Sue Dayton, Director for Citizen Action New Mexico, a public interest group advocating for clean up of the   waste site, said that Sandia has consistently maintained it is highly unlikely that contaminants from the dump will ever reach the groundwater below.

Paul Robinson, Research Director for the Southwest Research and Information Center, who reviewed the study for Citizen Action, said, "Sandia's study only models for the movement of one chemical (PCE) to the groundwater, even though previous investigations by Sandia have shown that at least a dozen various chemicals have escaped the dump."  

Robinson also said the study failed to model the movement of the PCE decay products, and the complete range of other metals and radioactive materials buried in the dump.
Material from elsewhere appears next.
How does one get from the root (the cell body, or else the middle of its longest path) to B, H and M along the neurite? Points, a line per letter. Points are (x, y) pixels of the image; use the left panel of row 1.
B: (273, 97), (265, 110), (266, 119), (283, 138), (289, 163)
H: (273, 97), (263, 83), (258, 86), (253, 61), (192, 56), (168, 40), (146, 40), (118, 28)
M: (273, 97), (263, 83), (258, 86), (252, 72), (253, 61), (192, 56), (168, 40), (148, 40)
Robinson's review submitted to the NMED also cited the failure of the study to model the release and transport of radioactive contaminants through plants and burrowing animals at the dump by Sandia. Sampling efforts by Sandia have shown deer mice and vegetation living at the dump to be contaminated with radon and tritium, two radioactive materials.

Dayton added: "This new study demonstrates that contamination from the dump is inevitable and raises serious concerns about the potential for contamination from the Mixed Waste Landfill to Albuquerque's drinking water, from new wells drilled to provide drinking water for the future residents of Mesa del Sol, and future groundwater development by Sandia's neighbors including the Pueblo of Isleta. We are calling on Governor Richardson to step up to the plate and take action on this matter."